Un peu de sel

L’eau de pluie de samedi tapait fort sur les vitres. Le ciel était gris. L’air était agité, très agité. La salle de sport était vide, sans vie, juste le bruit du tapis de marche.
Un épi rebelle sur la tête, Pierre était monté dans le bus, sans un sou en poche. Il avait pris sa carte bleue qui, en fait, était d’une toute autre couleur que celle qu’on lui attribuait. Tout comme le ciel de ce samedi.
Pierre voulait mettre un peu de sel dans son quotidien. La première idée qui lui était venue était de monter à dos d’âne. En ville, il était difficile de mettre ce projet à exécution, alors il avait pris le bus, il y aurait sûrement des ânes dedans.
Les écouteurs dans ses oreilles, il s’était assis près d’une fenêtre pour voir la pluie tomber. Le son de la radio le berçait, tout comme les amortisseurs de ce bus électrique. La pub s’était arrêtée, le programme avait repris et lancé une ode à la paix, une sorte de Imagine de John Lennon. Puis, un autre morceau plus dansant, un son caribéen. Pierre s’était imaginé, cocktail à la main, sur une île pleine de sable fin, de lagons bleus translucides.
Non, il n’y était pas et il n’y serait sûrement jamais. RAS dans sa matinée, RAS dans celle d’hier non plus. Prendre un bus pour changer le train-train n’avait pas encore eu un seul effet.
Pierre avait pris son calepin et avait noté : il faudrait faire voter une loi, pour que chacun se sente roi de sa propre vie, que chacun se permette d’être soi. C’était clair et net. Quelle loi pourrait faire cela ? N’étions-nous pas tous nés libres et égaux en droit ?
Le bus s’était arrêté. Fin de trajet. Il fallait reposer le pied au sol, un trottoir trempé, un caniveau transformé en torrent. Pierre s’était abrité sous un échafaudage. Évidemment, il n’avait pas pris de parapluie, évidemment, il n’avait pas de capuche à sa veste. Peut-être que la pluie aplatirait son épi.
Il avait tenté une rue à droite, une rue à gauche puis, par dépit, il s’était engouffré dans un bar, ou un pub comme on disait dans certains pays.

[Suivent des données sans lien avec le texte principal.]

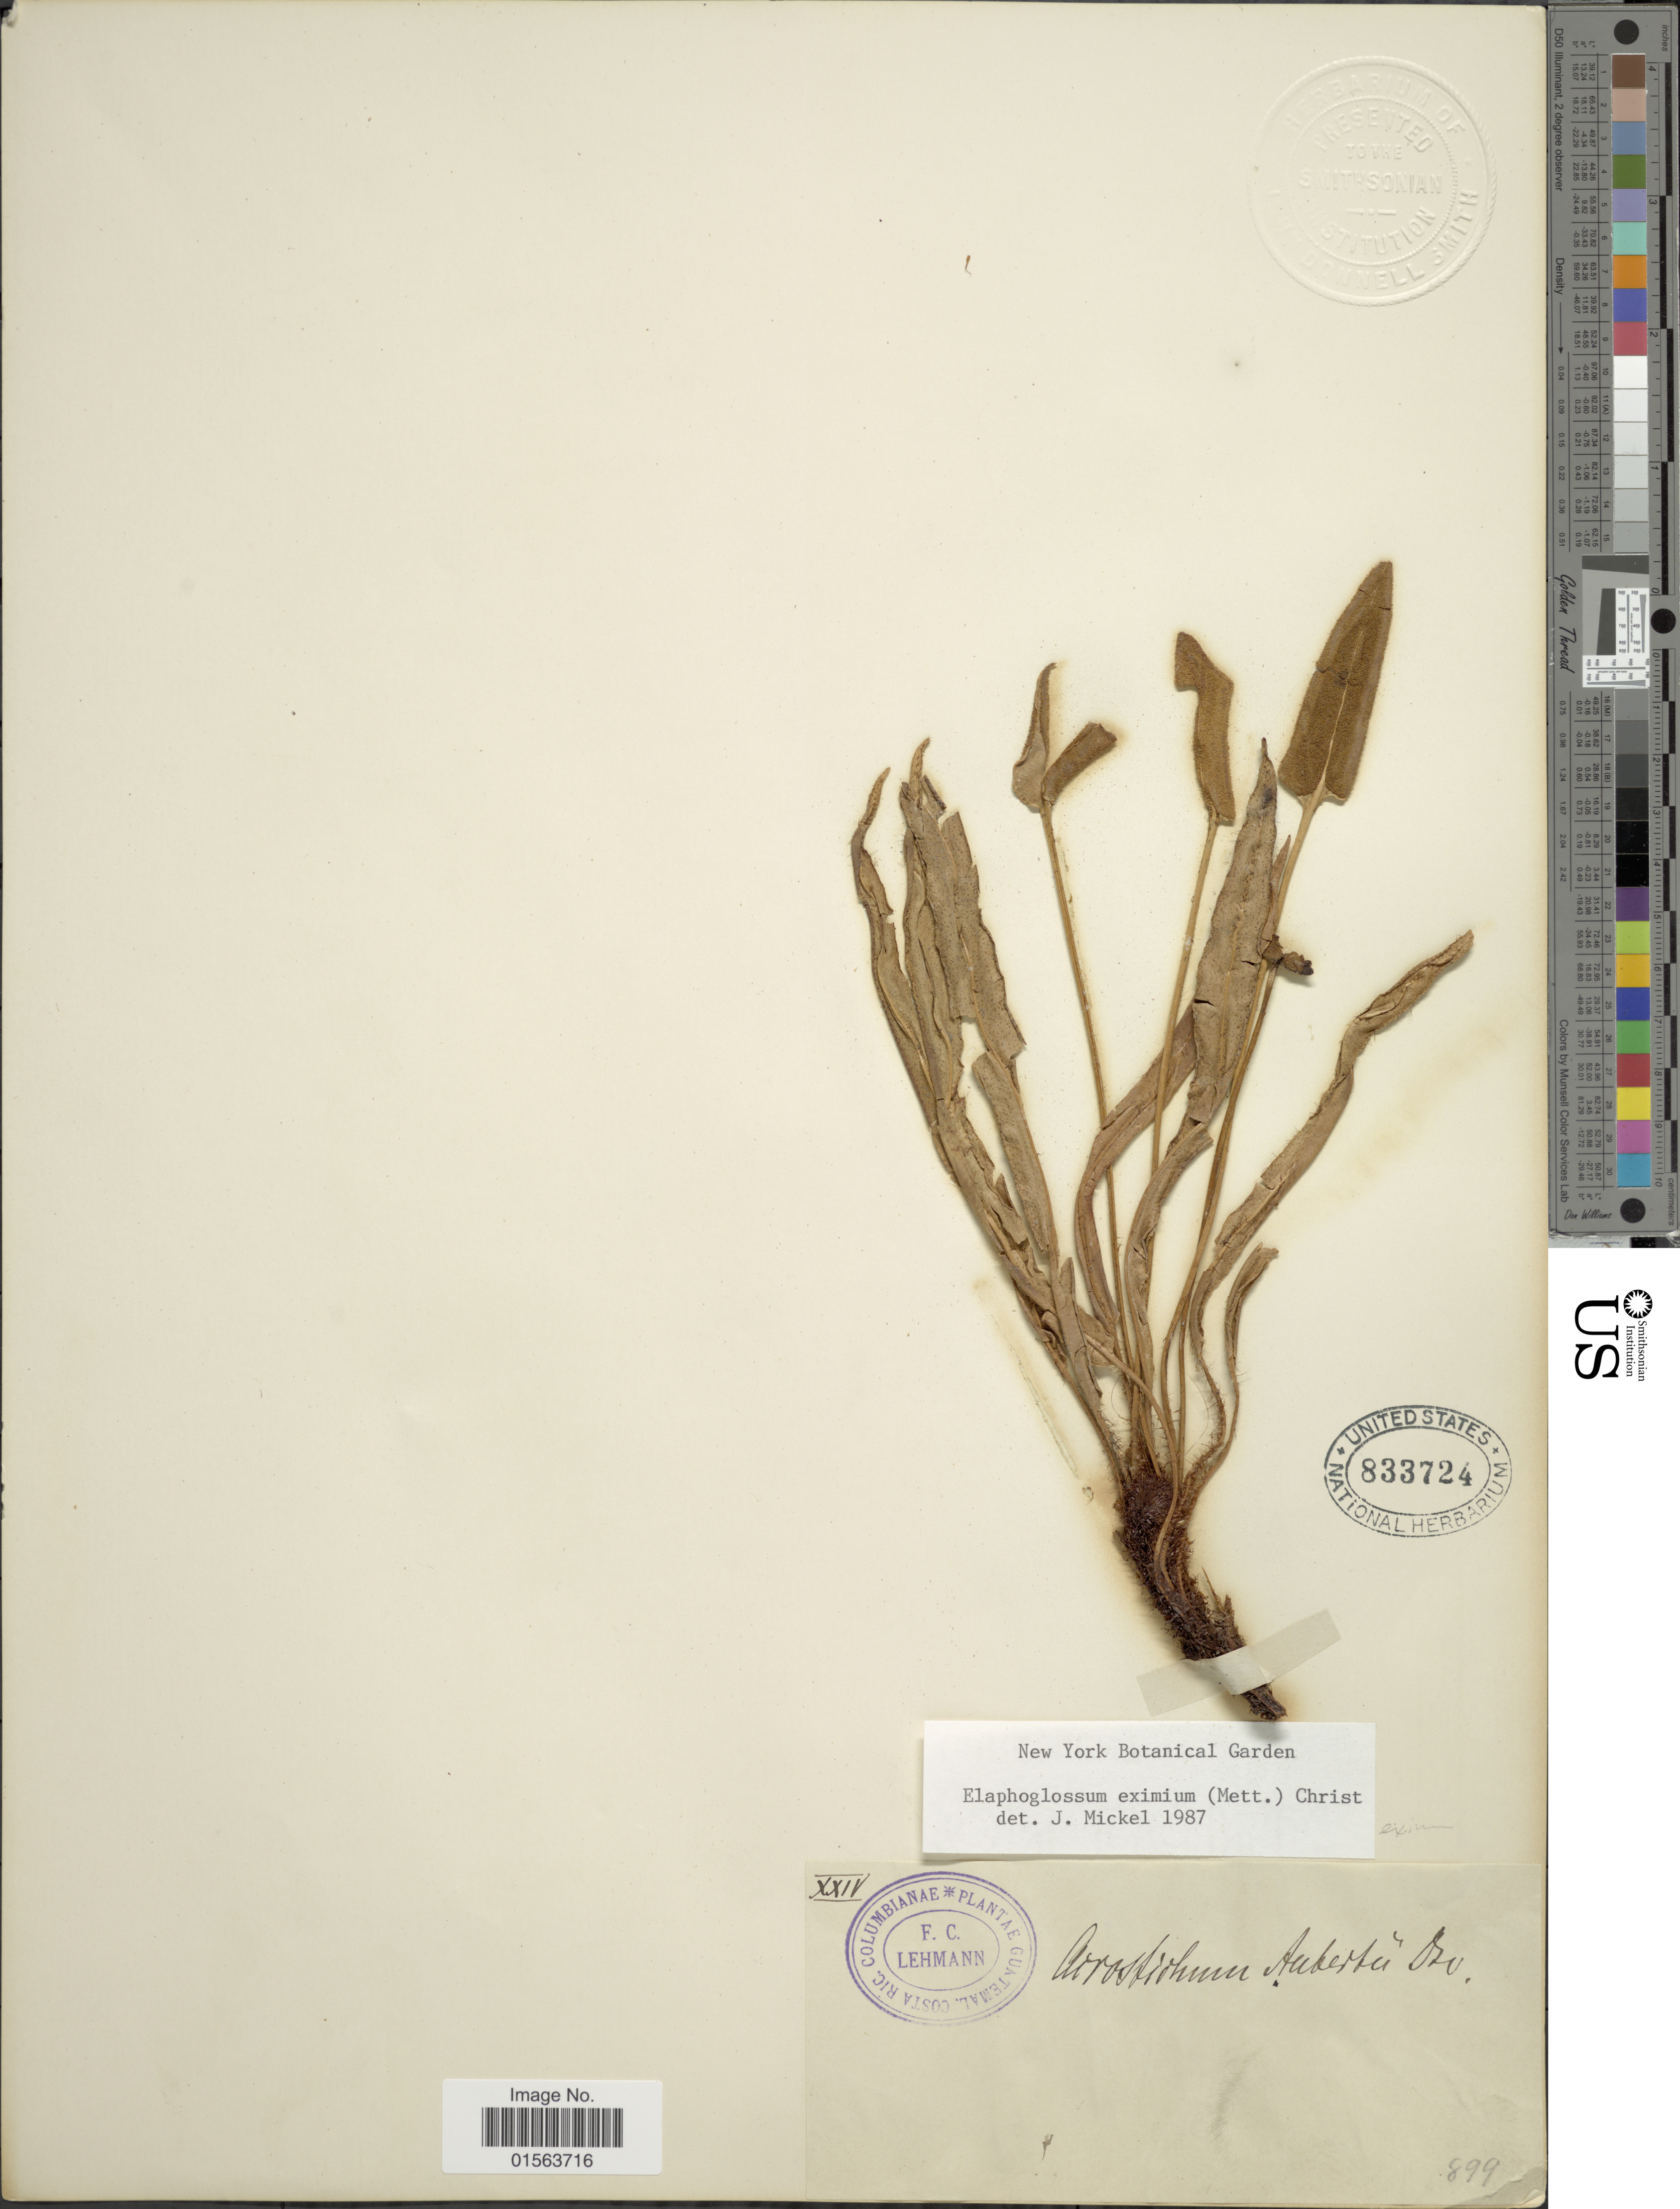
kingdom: Plantae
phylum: Tracheophyta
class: Polypodiopsida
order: Polypodiales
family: Dryopteridaceae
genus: Elaphoglossum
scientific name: Elaphoglossum eximium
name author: (Mett.) Christ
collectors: F. Lehman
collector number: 899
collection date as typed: Transcribed d/m/y: //26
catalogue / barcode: US 833724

Il avait demandé un demi ou une pinte, ça aussi, ça dépendait du pays. Est-ce encore d’autres mots qu’on utilisait dans les pays où il pleuvait encore au mois de mai ? Question sotte et idiote. Avait-elle un quelconque intérêt ? Pierre se posait vraiment beaucoup trop de questions, du genre : y avait-il plus de rats dans la ville les jours de pluie ? Ou quittaient-ils le navire ?
Ils étaient coriaces ces rats, pensait Pierre. Ça l’étonnait même qu’on dise « les rats quittent le navire ». Ils s’accrochaient à la vie ces nuisibles. Alors, pourquoi lui, dans sa vie sans relief, n’y arrivait-il pas ? Il n’était pas rat, c’était certain. Il était doux comme un agneau, naïf comme un lapin de sept jours.
Et en ce samedi pluvieux, il voulait juste essayer quelque chose de nouveau. Mais pas trop.